Data collection for GRI Biodiversity Standard remains challenging, Norway’s SWF says

Fund manager issues response to public consultation

Norway’s huge sovereign wealth fund has welcomed revisions to the GRI Biodiversity Standard but says collecting data from suppliers may remain challenging.

In a letter to the Global Sustainability Standards Board, Norges Bank Investment Management (NBIM) - which manages the $1.2 tn oil fund - says the challenges arise from ‘complex supply chains and lack of direct control’ over business partners.

The letter is a response to the board’s public consultation on the exposure draft of the revised GRI Biodiversity Standard, first published on December 5, 2022.

Although NBIM recognizes and supports GRI’s intentions regarding sustainability reporting standards, the fund manager encourages the organization to consider how the standard can take ‘more fully positive’ impacts and biodiversity gains into consideration.

Carine Smith Ihenacho, NBIM

‘BROADER ENVIRONMENTAL AND SOCIAL CONSEQUENCES’

To help companies get to better grips with the changes, GRI could look at the ‘locate, evaluate, assess and prepare’ (Leap) approach, under development by the TNFD, NBIM explains. The Leap approach, which provides guidance to companies on their nature-related risk and opportunity assessments, could help preparers in this prioritization exercise, the fund says.

The letter is written by NBIM staffers Carine Smith Ihenacho, chief governance and compliance officer, Elisa Cencig, senior ESG policy adviser and Snorre Gjerde, lead investment stewardship manager.

It reads: ‘Interoperability among standards helps ensure comparability and consistency of disclosure across companies and reduce duplicative reporting requirements, in turn providing decision-useful information for investors and other stakeholders.
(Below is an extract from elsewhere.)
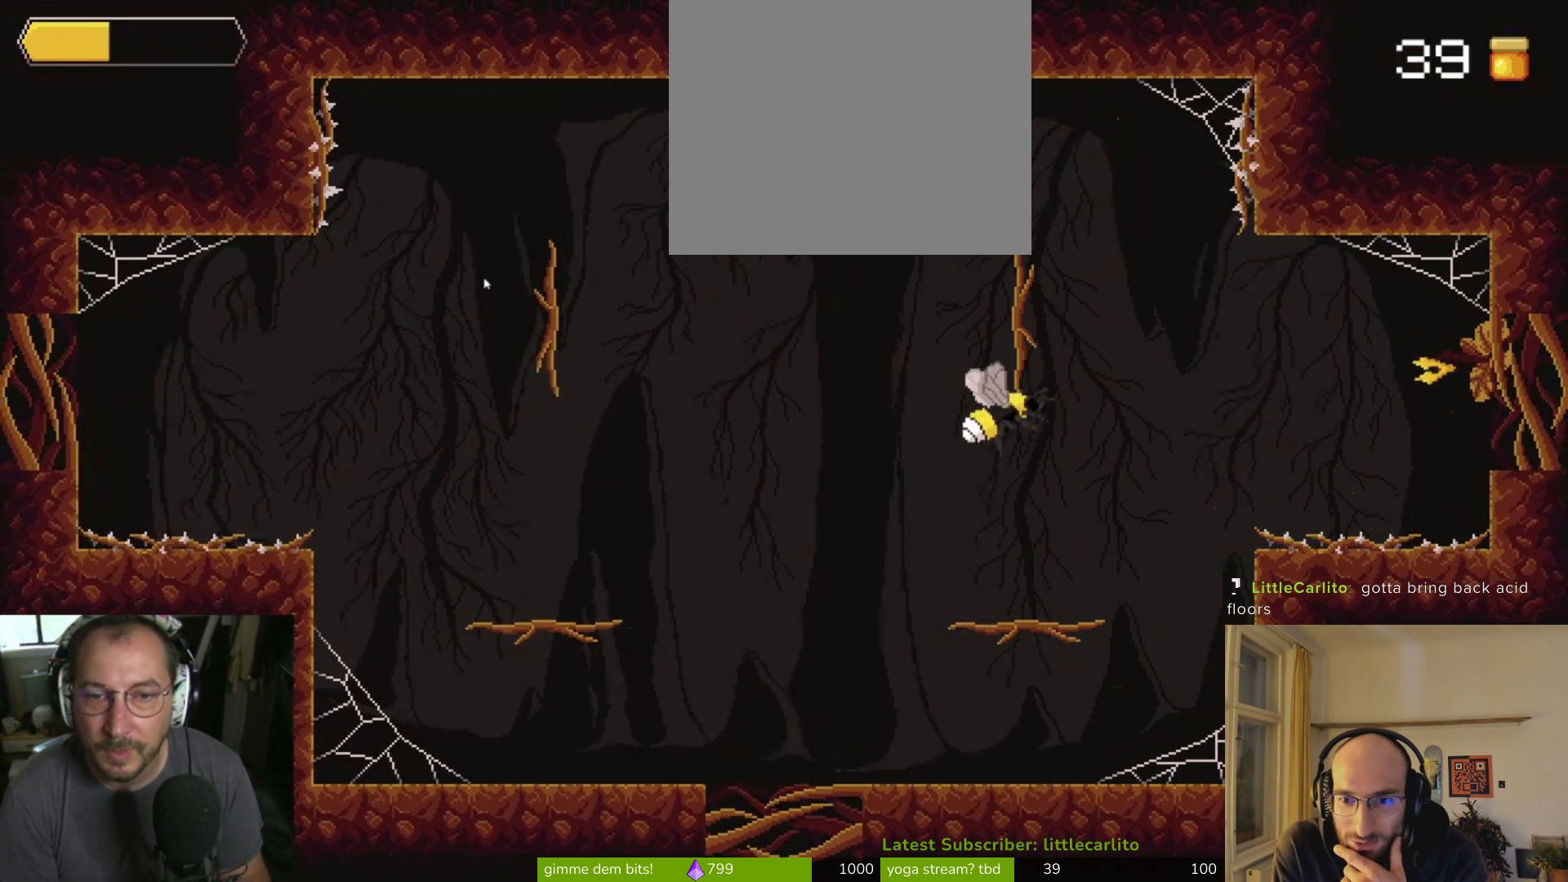
{"buttons": [], "left_stick": "up-right", "right_stick": "center", "events": [[67, "left_stick", "center"], [267, "CROSS", "up"], [367, "left_stick", "up-right"]]}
‘While our starting point as an investor in assessing companies’ sustainability information is financial materiality, we encourage companies to disclose the broader environmental and social consequences of business operations, and to use GRI standards in doing so.’

NBIM recently announced that it had ramped up its focus on human capital and other social issues in discussions with companies during 2022. According to a report on its engagement practices, NBIM held 516 company meetings in 2022 where human capital was discussed, a big jump from 301 the previous year and just 133 in 2020.